→ **TASK INSTRUCTIONS**: Beginning with the line containing "right shoulder: (263, 200)" and ending at the last line of the records, transcribe each line exactly. Do not include pictures.

→ **RECORDS SHOWN**:
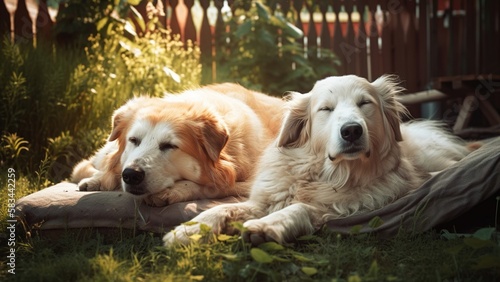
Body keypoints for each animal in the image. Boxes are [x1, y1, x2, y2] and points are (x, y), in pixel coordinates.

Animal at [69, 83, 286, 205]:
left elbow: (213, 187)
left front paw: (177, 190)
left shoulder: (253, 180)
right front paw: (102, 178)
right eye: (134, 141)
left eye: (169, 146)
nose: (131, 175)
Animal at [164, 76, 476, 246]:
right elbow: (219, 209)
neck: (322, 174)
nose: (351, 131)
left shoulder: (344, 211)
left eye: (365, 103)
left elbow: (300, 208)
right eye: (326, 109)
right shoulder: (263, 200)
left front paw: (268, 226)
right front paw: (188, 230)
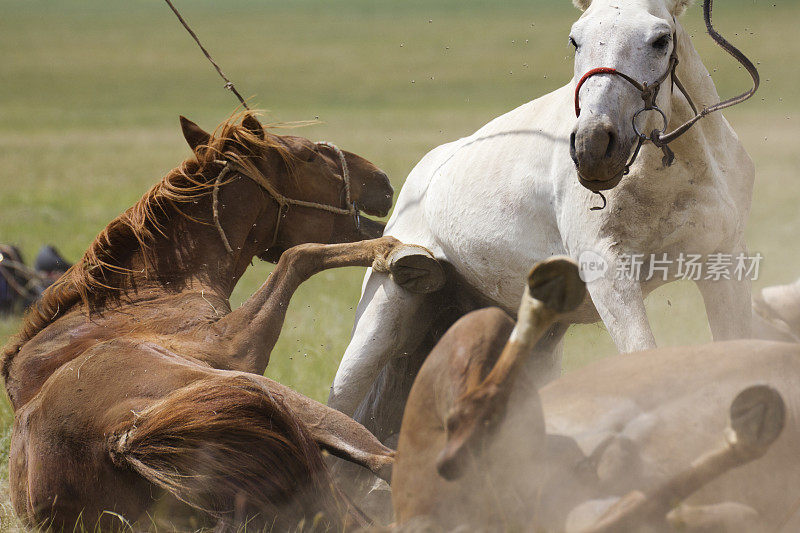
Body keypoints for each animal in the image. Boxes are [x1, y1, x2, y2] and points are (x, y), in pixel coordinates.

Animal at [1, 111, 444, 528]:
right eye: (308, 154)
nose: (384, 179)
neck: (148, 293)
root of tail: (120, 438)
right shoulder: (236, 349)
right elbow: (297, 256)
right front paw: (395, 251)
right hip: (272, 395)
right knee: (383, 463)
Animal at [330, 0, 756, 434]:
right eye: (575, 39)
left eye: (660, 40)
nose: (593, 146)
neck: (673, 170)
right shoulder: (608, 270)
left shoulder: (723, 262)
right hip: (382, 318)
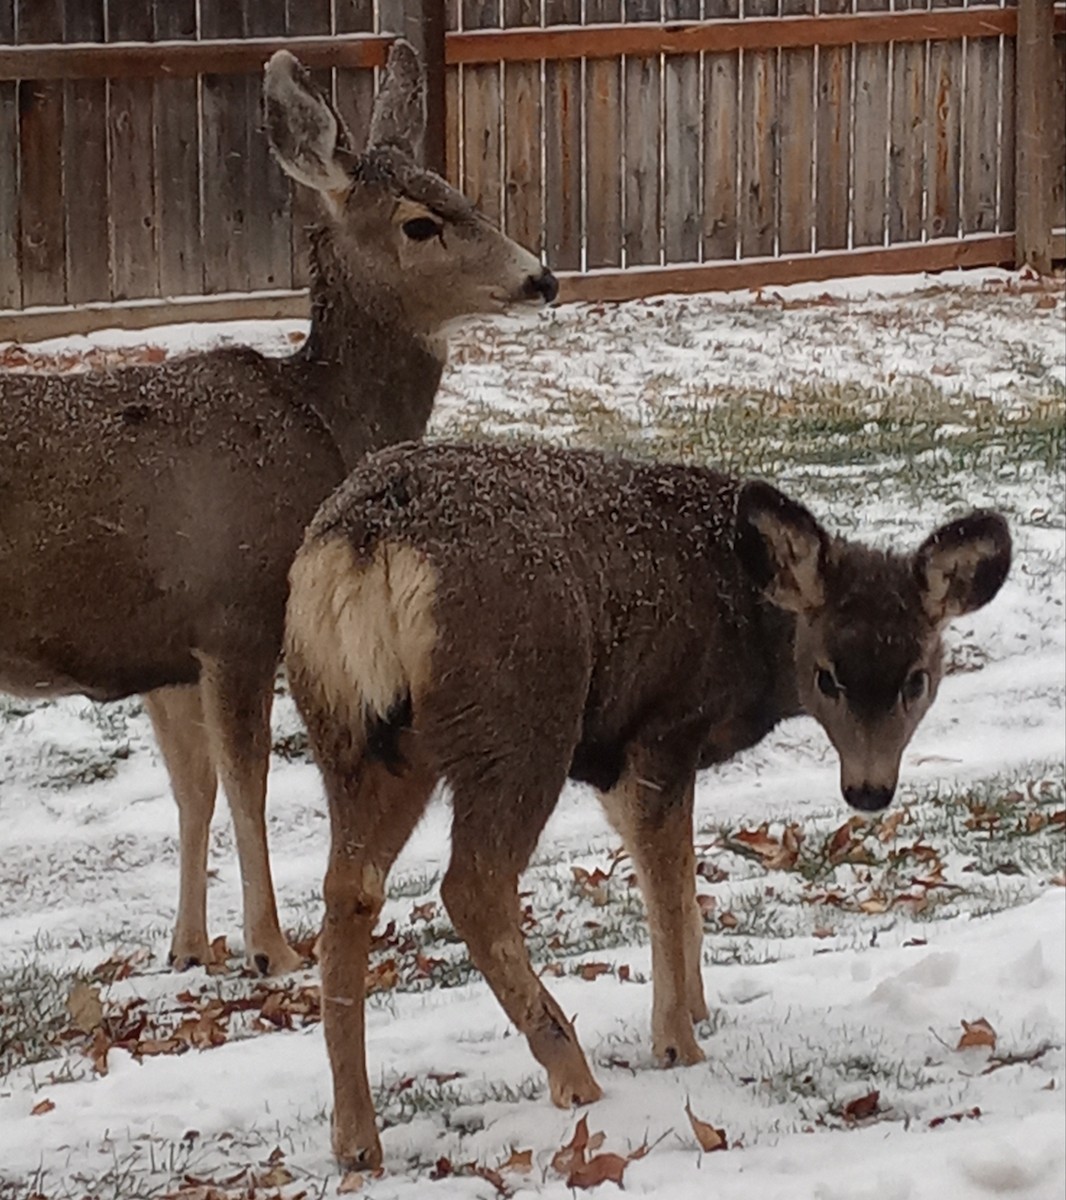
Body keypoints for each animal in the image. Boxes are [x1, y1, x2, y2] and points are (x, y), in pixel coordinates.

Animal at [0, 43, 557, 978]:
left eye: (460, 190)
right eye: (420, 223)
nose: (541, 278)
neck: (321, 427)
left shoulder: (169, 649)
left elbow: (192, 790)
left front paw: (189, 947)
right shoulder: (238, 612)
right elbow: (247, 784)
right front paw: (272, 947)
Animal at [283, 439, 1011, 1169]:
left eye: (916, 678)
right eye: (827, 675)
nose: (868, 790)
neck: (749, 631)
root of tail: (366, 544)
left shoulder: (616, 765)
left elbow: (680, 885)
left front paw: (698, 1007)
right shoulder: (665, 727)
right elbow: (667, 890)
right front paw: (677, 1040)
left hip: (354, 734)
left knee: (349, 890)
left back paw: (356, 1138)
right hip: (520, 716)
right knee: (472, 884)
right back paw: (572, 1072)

→ **EXPECTED ANSWER**:
right shoulder: (263, 200)
left front paw: (268, 226)
right front paw: (188, 230)
Body keypoints for each animal in the image. Boxes are [x1, y1, x2, y2] and points are (x, y), in pixel coordinates.

Animal at [1, 111, 444, 528]:
right eye: (308, 154)
nose: (384, 179)
neck: (148, 293)
root of tail: (120, 438)
right shoulder: (236, 349)
right elbow: (297, 256)
right front paw: (395, 251)
right hip: (272, 395)
right knee: (383, 463)
Animal at [330, 0, 756, 434]:
right eye: (575, 39)
left eye: (660, 40)
nose: (593, 146)
neck: (673, 170)
right shoulder: (608, 270)
left shoulder: (723, 262)
right hip: (382, 318)
Body keypoints for each animal in the image. Boxes are [x1, y1, x2, y2] and points are (x, y), in pixel coordinates.

Animal at [0, 43, 557, 978]:
left eye: (460, 190)
right eye: (420, 223)
nose: (541, 278)
neck: (321, 427)
left shoulder: (169, 649)
left elbow: (192, 790)
left front paw: (189, 947)
right shoulder: (238, 612)
right elbow: (247, 784)
right front paw: (272, 947)
Animal at [283, 439, 1011, 1169]:
left eye: (916, 678)
right eye: (827, 675)
nose: (868, 790)
neck: (749, 631)
root of tail: (366, 544)
left shoulder: (616, 765)
left elbow: (680, 885)
left front paw: (698, 1007)
right shoulder: (665, 727)
right elbow: (667, 890)
right front paw: (677, 1040)
left hip: (354, 734)
left knee: (349, 890)
left back paw: (356, 1138)
right hip: (520, 716)
right knee: (472, 884)
right back paw: (572, 1072)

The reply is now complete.